▶ _What you have to do_:
Please give an exact transcription of the records shown below.

Collected data
____

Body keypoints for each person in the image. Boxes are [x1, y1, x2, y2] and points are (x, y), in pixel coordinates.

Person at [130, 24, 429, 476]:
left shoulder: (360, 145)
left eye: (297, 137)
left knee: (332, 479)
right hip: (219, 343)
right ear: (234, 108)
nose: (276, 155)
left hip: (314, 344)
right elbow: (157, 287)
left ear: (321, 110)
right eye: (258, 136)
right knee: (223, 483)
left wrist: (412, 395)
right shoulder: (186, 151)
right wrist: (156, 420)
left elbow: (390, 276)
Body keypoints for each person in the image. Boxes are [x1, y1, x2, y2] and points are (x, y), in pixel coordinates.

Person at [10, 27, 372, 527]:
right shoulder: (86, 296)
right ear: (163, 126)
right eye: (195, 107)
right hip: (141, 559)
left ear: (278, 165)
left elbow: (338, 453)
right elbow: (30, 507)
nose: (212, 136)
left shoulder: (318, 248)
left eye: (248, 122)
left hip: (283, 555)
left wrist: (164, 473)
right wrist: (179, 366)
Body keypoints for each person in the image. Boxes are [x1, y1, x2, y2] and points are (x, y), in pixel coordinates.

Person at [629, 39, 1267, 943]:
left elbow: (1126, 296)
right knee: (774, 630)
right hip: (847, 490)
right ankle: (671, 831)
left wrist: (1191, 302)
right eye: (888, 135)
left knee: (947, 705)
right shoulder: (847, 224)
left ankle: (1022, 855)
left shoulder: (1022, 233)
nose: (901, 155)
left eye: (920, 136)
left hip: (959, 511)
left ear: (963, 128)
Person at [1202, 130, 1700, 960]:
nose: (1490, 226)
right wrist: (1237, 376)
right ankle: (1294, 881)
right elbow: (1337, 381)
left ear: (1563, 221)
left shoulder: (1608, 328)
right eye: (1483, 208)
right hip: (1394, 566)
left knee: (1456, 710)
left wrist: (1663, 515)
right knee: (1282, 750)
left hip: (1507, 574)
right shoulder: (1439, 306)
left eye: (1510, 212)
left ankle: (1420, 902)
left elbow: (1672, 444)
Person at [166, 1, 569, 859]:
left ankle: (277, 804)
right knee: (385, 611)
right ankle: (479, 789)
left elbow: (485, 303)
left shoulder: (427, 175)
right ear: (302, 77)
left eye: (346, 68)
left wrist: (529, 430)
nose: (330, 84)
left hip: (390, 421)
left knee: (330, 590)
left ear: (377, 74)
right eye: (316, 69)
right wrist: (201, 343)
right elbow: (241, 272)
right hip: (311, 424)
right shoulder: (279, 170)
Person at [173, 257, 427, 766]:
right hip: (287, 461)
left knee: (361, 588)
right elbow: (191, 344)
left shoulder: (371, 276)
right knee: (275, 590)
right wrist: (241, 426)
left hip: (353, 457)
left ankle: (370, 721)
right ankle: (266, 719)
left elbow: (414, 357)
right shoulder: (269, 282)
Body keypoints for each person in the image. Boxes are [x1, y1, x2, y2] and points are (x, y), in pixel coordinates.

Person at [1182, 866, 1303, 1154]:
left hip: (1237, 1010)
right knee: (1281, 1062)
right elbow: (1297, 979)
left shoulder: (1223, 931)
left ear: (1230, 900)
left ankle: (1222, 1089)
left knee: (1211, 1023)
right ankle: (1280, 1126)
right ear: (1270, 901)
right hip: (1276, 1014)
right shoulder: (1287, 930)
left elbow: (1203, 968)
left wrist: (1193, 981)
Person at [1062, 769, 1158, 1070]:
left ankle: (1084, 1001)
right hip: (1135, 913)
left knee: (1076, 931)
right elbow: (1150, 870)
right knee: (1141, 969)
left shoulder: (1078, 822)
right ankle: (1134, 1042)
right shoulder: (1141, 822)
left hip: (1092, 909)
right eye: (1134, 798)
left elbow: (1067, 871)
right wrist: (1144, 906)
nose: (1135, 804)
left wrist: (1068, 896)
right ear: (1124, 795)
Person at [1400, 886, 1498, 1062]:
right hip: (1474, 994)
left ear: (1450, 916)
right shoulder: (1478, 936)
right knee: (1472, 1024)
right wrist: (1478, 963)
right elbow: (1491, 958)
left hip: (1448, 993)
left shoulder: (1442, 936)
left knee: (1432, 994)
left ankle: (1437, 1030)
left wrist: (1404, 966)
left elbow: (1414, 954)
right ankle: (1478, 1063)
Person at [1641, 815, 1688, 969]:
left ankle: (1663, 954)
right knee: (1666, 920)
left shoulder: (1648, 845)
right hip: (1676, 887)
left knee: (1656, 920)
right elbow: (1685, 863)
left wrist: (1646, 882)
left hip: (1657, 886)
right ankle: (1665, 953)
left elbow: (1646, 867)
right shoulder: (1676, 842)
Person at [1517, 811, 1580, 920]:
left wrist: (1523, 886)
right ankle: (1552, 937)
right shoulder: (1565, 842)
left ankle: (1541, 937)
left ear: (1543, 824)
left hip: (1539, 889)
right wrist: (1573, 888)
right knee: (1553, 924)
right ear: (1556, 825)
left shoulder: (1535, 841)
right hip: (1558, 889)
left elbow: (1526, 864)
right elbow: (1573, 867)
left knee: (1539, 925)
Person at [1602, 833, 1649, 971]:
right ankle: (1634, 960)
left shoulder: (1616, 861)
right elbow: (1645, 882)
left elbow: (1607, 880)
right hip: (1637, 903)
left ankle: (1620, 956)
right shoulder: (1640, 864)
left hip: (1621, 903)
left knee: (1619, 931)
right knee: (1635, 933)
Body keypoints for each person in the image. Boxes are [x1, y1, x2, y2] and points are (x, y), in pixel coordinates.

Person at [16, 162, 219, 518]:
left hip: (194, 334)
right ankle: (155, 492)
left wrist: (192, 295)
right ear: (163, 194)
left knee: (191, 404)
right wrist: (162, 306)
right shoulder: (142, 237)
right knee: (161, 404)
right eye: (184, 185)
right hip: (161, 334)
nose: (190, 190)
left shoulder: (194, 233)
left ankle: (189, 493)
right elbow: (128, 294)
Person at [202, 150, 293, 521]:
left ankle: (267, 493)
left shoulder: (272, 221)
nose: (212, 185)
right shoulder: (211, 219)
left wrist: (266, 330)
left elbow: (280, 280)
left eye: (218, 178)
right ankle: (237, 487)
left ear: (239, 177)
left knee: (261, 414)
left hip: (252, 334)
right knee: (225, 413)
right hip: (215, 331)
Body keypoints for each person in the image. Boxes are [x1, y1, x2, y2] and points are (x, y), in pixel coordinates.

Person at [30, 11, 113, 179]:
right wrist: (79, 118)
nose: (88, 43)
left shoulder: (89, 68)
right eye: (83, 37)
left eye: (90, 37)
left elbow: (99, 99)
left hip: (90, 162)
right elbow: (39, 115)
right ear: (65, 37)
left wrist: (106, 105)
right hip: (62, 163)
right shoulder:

____

▶ _Solution to the exercise_:
Body keypoints for each person in the image. Boxes are [x1, y1, x2, y2] and points are (x, y), in pixel coordinates.

Person at [130, 24, 429, 476]:
left shoulder: (360, 145)
left eye: (297, 137)
left knee: (332, 479)
right hip: (219, 343)
right ear: (234, 108)
nose: (276, 155)
left hip: (314, 344)
right elbow: (157, 287)
left ear: (321, 110)
right eye: (258, 136)
right knee: (223, 483)
left wrist: (412, 395)
right shoulder: (186, 151)
right wrist: (156, 420)
left elbow: (390, 276)
Body keypoints for each person in the image. Boxes are [x1, y1, x2, y2] and points are (x, y), in pixel coordinates.

Person at [10, 27, 372, 527]:
right shoulder: (86, 296)
right ear: (163, 126)
right eye: (195, 107)
right hip: (141, 559)
left ear: (278, 165)
left elbow: (338, 453)
right elbow: (30, 507)
nose: (212, 136)
left shoulder: (318, 248)
left eye: (248, 122)
left hip: (283, 555)
left wrist: (164, 473)
right wrist: (179, 366)
Body keypoints for each person in the image. Boxes are [x1, y1, x2, y2] and points are (x, y), in pixel coordinates.

Person at [629, 39, 1267, 943]:
left elbow: (1126, 296)
right knee: (774, 630)
right hip: (847, 490)
right ankle: (671, 831)
left wrist: (1191, 302)
right eye: (888, 135)
left knee: (947, 705)
right shoulder: (847, 224)
left ankle: (1022, 855)
left shoulder: (1022, 233)
nose: (901, 155)
left eye: (920, 136)
left hip: (959, 511)
left ear: (963, 128)
Person at [1202, 130, 1700, 960]:
nose: (1490, 226)
right wrist: (1237, 376)
right ankle: (1294, 881)
right elbow: (1337, 381)
left ear: (1563, 221)
left shoulder: (1608, 328)
right eye: (1483, 208)
right hip: (1394, 566)
left knee: (1456, 710)
left wrist: (1663, 515)
right knee: (1282, 750)
left hip: (1507, 574)
right shoulder: (1439, 306)
left eye: (1510, 212)
left ankle: (1420, 902)
left elbow: (1672, 444)
Person at [166, 1, 569, 859]:
left ankle: (277, 804)
right knee: (385, 611)
right ankle: (479, 789)
left elbow: (485, 303)
left shoulder: (427, 175)
right ear: (302, 77)
left eye: (346, 68)
left wrist: (529, 430)
nose: (330, 84)
left hip: (390, 421)
left knee: (330, 590)
left ear: (377, 74)
right eye: (316, 69)
right wrist: (201, 343)
right elbow: (241, 272)
right hip: (311, 424)
right shoulder: (279, 170)
Person at [173, 257, 427, 766]:
right hip: (287, 461)
left knee: (361, 588)
right elbow: (191, 344)
left shoulder: (371, 276)
right knee: (275, 590)
right wrist: (241, 426)
left hip: (353, 457)
left ankle: (370, 721)
right ankle: (266, 719)
left elbow: (414, 357)
right shoulder: (269, 282)
Body keypoints for each person in the image. Boxes are [x1, y1, x2, y2] and points are (x, y), in pixel coordinates.

Person at [1182, 866, 1303, 1154]:
left hip: (1237, 1010)
right knee: (1281, 1062)
right elbow: (1297, 979)
left shoulder: (1223, 931)
left ear: (1230, 900)
left ankle: (1222, 1089)
left knee: (1211, 1023)
right ankle: (1280, 1126)
right ear: (1270, 901)
right hip: (1276, 1014)
right shoulder: (1287, 930)
left elbow: (1203, 968)
left wrist: (1193, 981)
Person at [1062, 769, 1158, 1070]:
left ankle: (1084, 1001)
right hip: (1135, 913)
left knee: (1076, 931)
right elbow: (1150, 870)
right knee: (1141, 969)
left shoulder: (1078, 822)
right ankle: (1134, 1042)
right shoulder: (1141, 822)
left hip: (1092, 909)
right eye: (1134, 798)
left elbow: (1067, 871)
right wrist: (1144, 906)
nose: (1135, 804)
left wrist: (1068, 896)
right ear: (1124, 795)
Person at [1400, 886, 1498, 1062]:
right hip: (1474, 994)
left ear: (1450, 916)
right shoulder: (1478, 936)
right knee: (1472, 1024)
right wrist: (1478, 963)
right elbow: (1491, 958)
left hip: (1448, 993)
left shoulder: (1442, 936)
left knee: (1432, 994)
left ankle: (1437, 1030)
left wrist: (1404, 966)
left elbow: (1414, 954)
right ankle: (1478, 1063)
Person at [1641, 815, 1688, 969]:
left ankle: (1663, 954)
right knee: (1666, 920)
left shoulder: (1648, 845)
right hip: (1676, 887)
left knee: (1656, 920)
right elbow: (1685, 863)
left wrist: (1646, 882)
left hip: (1657, 886)
right ankle: (1665, 953)
left elbow: (1646, 867)
right shoulder: (1676, 842)
Person at [1517, 811, 1580, 920]:
left wrist: (1523, 886)
right ankle: (1552, 937)
right shoulder: (1565, 842)
left ankle: (1541, 937)
left ear: (1543, 824)
left hip: (1539, 889)
right wrist: (1573, 888)
right knee: (1553, 924)
right ear: (1556, 825)
left shoulder: (1535, 841)
right hip: (1558, 889)
left elbow: (1526, 864)
right elbow: (1573, 867)
left knee: (1539, 925)
Person at [1602, 833, 1649, 971]:
right ankle: (1634, 960)
left shoulder: (1616, 861)
right elbow: (1645, 882)
left elbow: (1607, 880)
right hip: (1637, 903)
left ankle: (1620, 956)
right shoulder: (1640, 864)
left hip: (1621, 903)
left knee: (1619, 931)
right knee: (1635, 933)
Body keypoints for each person in the image. Boxes are [x1, y1, x2, y2] and points are (x, y), in pixel coordinates.

Person at [16, 162, 219, 518]:
left hip: (194, 334)
right ankle: (155, 492)
left wrist: (192, 295)
right ear: (163, 194)
left knee: (191, 404)
right wrist: (162, 306)
right shoulder: (142, 237)
right knee: (161, 404)
right eye: (184, 185)
right hip: (161, 334)
nose: (190, 190)
left shoulder: (194, 233)
left ankle: (189, 493)
right elbow: (128, 294)
Person at [202, 150, 293, 521]:
left ankle: (267, 493)
left shoulder: (272, 221)
nose: (212, 185)
right shoulder: (211, 219)
left wrist: (266, 330)
left elbow: (280, 280)
left eye: (218, 178)
right ankle: (237, 487)
left ear: (239, 177)
left knee: (261, 414)
left hip: (252, 334)
right knee: (225, 413)
right hip: (215, 331)
Body keypoints for each person in the image. Boxes are [x1, y1, x2, y2] and points are (x, y), in pixel coordinates.

Person at [30, 11, 113, 179]:
right wrist: (79, 118)
nose: (88, 43)
left shoulder: (89, 68)
right eye: (83, 37)
left eye: (90, 37)
left elbow: (99, 99)
left hip: (90, 162)
right elbow: (39, 115)
right ear: (65, 37)
left wrist: (106, 105)
right hip: (62, 163)
right shoulder:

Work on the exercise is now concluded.